Baltimore police probe impound lot security in wake of car theft

Crime,Therese Umerlik
The investigation into the theft of a car from Baltimore’s impound lot is now focused on how crucial information may have leaked from the facility’s internal records.

A high-ranking source familiar with the investigation said police are now probing if the man charged in the case had help obtaining records regarding the car’s owner, condition and vehicle identification number — information the defendant would have needed to take the car off the lot without the owner’s consent.

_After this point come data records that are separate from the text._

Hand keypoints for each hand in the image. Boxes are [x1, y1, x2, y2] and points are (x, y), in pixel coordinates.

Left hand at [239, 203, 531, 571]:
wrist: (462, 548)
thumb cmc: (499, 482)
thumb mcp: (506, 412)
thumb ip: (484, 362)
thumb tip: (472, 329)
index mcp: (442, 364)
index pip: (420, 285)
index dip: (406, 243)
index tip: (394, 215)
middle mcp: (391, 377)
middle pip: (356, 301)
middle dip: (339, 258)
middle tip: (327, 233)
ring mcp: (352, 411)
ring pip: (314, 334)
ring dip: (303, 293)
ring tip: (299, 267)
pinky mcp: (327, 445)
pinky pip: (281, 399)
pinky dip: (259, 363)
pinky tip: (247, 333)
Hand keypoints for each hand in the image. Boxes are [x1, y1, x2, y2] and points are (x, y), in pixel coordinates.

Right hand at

Charging documents allege Juwann Smith, 26, of the 300 block of Garden Gate Lane in Annapolis, presented a fake notarized document with the forged signature of the car’s owner, Antonio Brown, when the 2003 Volkswagen Passat was picked up Oct. 29.

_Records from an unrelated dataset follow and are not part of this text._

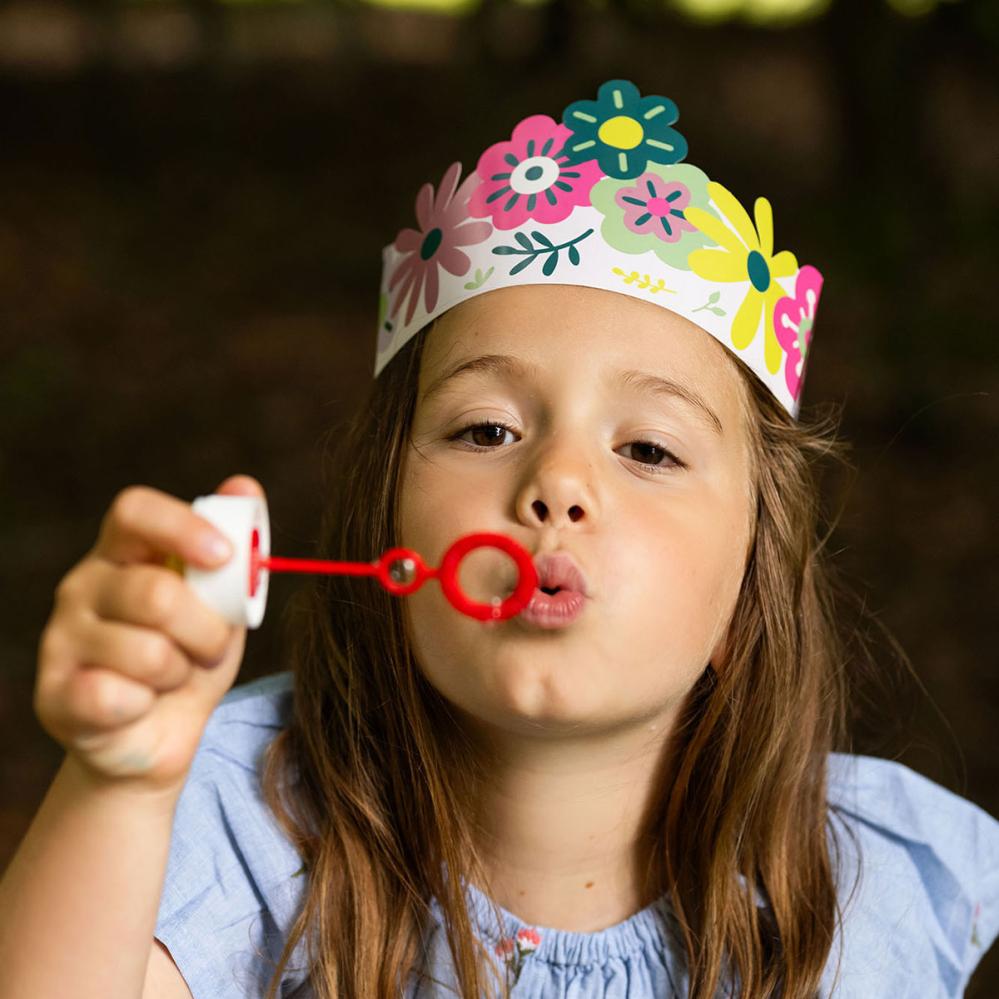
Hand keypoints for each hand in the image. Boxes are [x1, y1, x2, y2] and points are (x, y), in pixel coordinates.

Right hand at [33, 475, 265, 795]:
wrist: (159, 735)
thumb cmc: (192, 656)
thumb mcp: (223, 604)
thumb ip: (235, 552)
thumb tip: (244, 485)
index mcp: (123, 552)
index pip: (134, 511)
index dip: (181, 528)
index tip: (224, 557)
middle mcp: (82, 585)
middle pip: (156, 593)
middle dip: (206, 631)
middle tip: (209, 648)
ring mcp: (60, 638)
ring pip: (147, 652)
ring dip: (180, 673)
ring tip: (171, 677)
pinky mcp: (54, 693)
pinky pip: (120, 696)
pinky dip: (148, 705)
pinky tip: (139, 704)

Police allege Smith presented the fake letter along with his driver’s license to an impound lot employee, who released the car to Smith two days before Brown went to claim it. 

But impound lot regulations require either the vehicle registration or Maryland Motor Vehicles Administration title to claim a car, so investigators are probing how Smith obtained either document — or if he was allowed to take the car without presenting the necessary documentation.

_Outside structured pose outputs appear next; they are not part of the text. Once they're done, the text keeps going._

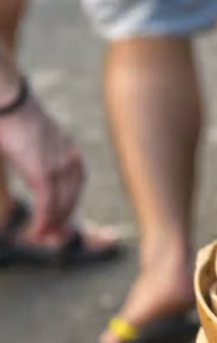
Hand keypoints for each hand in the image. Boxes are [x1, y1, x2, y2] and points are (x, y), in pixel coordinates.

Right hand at [0, 82, 83, 241]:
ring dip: (52, 224)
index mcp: (72, 154)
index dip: (69, 208)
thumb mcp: (38, 145)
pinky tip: (37, 231)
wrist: (13, 105)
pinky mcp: (42, 171)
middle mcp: (71, 160)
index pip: (76, 187)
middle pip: (71, 198)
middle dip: (63, 220)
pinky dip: (43, 219)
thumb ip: (44, 162)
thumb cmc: (20, 124)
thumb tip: (40, 178)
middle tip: (52, 237)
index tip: (61, 223)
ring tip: (43, 238)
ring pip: (60, 204)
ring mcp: (58, 166)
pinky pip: (47, 202)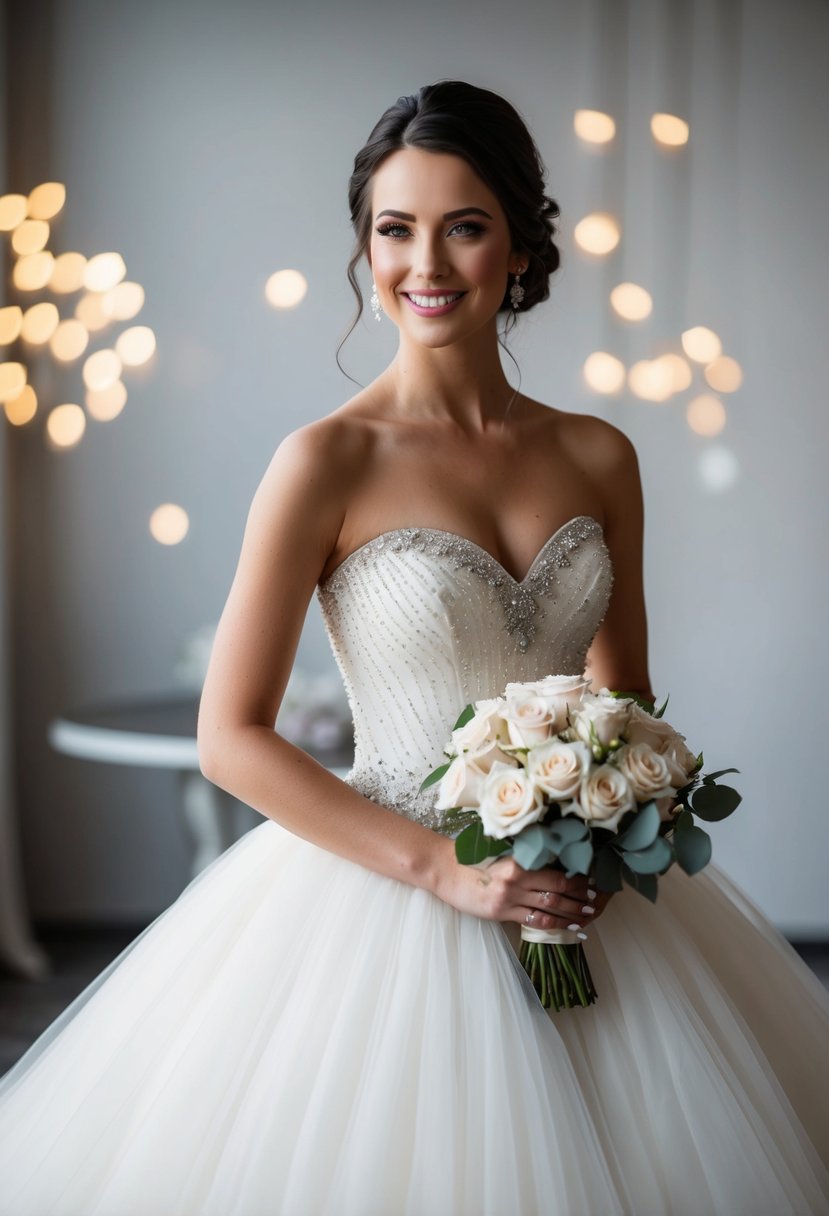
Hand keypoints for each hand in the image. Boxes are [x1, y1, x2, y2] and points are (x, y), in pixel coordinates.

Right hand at [433, 840, 612, 929]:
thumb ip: (525, 859)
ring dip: (571, 913)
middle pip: (557, 889)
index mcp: (519, 859)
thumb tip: (553, 865)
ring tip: (586, 916)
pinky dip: (552, 923)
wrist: (447, 870)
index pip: (556, 870)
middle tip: (595, 903)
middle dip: (579, 898)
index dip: (577, 879)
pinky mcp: (501, 912)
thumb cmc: (474, 859)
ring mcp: (509, 897)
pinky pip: (533, 919)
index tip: (591, 883)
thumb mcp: (502, 853)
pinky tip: (563, 926)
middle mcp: (517, 877)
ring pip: (549, 906)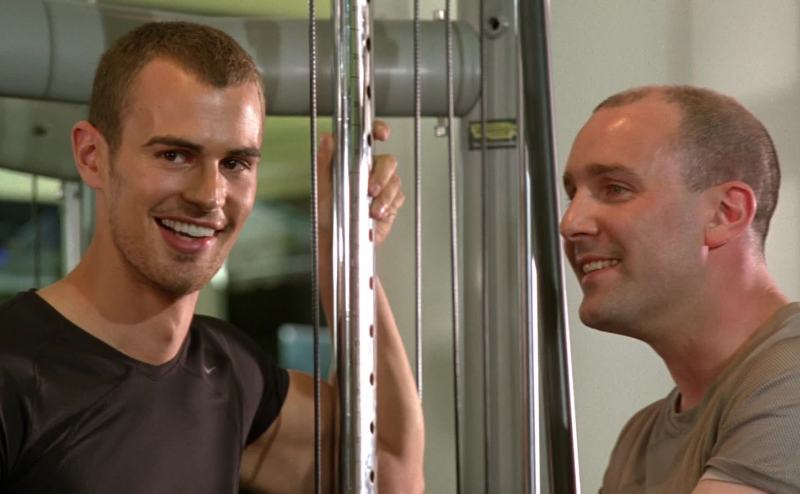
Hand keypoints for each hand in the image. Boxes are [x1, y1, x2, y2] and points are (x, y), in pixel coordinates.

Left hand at [316, 120, 403, 245]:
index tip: (381, 134)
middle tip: (371, 189)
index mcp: (355, 160)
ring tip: (372, 209)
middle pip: (388, 162)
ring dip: (384, 196)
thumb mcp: (322, 183)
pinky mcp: (390, 202)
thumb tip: (327, 139)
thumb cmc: (327, 210)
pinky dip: (388, 206)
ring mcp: (382, 186)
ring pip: (394, 181)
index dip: (379, 131)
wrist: (335, 236)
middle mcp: (371, 170)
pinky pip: (398, 198)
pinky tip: (377, 214)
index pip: (370, 138)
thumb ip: (324, 160)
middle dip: (382, 175)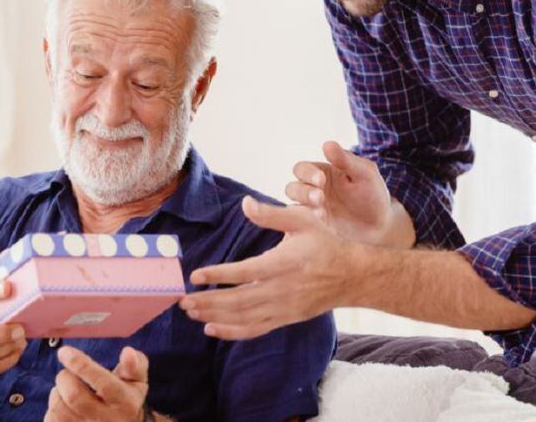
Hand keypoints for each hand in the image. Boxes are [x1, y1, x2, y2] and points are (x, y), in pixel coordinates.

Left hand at [45, 346, 149, 421]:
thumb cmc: (125, 399)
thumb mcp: (137, 382)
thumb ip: (135, 364)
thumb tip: (128, 352)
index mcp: (125, 403)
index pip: (103, 383)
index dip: (81, 365)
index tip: (65, 352)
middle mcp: (107, 421)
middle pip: (75, 397)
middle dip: (64, 378)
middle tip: (66, 373)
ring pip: (60, 409)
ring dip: (56, 392)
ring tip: (65, 388)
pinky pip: (52, 420)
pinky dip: (52, 408)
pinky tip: (62, 405)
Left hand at [179, 196, 359, 339]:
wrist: (353, 276)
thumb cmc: (326, 244)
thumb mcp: (303, 220)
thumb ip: (272, 214)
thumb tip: (244, 203)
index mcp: (284, 263)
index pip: (245, 273)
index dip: (218, 275)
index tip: (195, 276)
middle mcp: (282, 290)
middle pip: (239, 300)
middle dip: (208, 301)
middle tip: (182, 300)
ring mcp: (283, 308)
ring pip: (243, 317)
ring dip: (214, 316)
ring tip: (190, 312)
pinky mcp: (285, 319)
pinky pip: (255, 329)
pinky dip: (232, 332)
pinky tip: (211, 328)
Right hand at [286, 141, 413, 247]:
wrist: (381, 226)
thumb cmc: (373, 195)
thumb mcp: (364, 174)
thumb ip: (345, 160)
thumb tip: (327, 144)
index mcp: (322, 172)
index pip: (303, 168)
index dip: (308, 173)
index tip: (321, 180)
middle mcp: (313, 189)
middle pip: (292, 187)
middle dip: (303, 191)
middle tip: (320, 197)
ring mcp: (313, 209)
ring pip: (292, 205)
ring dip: (303, 204)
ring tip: (320, 209)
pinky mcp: (315, 226)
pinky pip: (301, 222)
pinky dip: (308, 220)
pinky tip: (323, 220)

Brown said the car’s registration was in the car’s glove compartment, and that he has a copy of the title.

Police spokesman Troy Harris said how Smith obtained documentation to take the car is part of the ongoing investigation, which may include multiple suspects.

“We are currently seeing how deep the rabbit hole is,” Harris said Thursday.

The Baltimore Police Department’s Regional Auto Theft Task Force arrested Smith on Tuesday at the impound lot. He has been charged with forgery, unlawful taking of a motor vehicle and felony theft.

Calls to the phone number listed for his Annapolis address were not returned by press time.

The arrest came several days after Brown said someone had picked up his car from the city’s Pulaski Highway impound lot without his permission.

Brown said that when he arrived at the facility Oct. 31, the impound employee told him a man named “Juan Smith” had already picked up the car. Brown, who said he did not know anyone by that name, then reported the car stolen.

After posting $10,000 bond, Smith was released.

He is scheduled for trial Dec. 19.

Police said they have yet to locate Brown’s car.

“At this point, we do not know where it is,” Harris said.

Meanwhile, new details of the circumstances surrounding the suspension of a city police officer who worked at the impound lot emerged.

Sources familiar with the investigation said the officer, whom police have yet to name, was dismissing tickets and fines levied against motorists in exchange for cash.

Police do not believe the officer’s case is related to the theft of the Passat.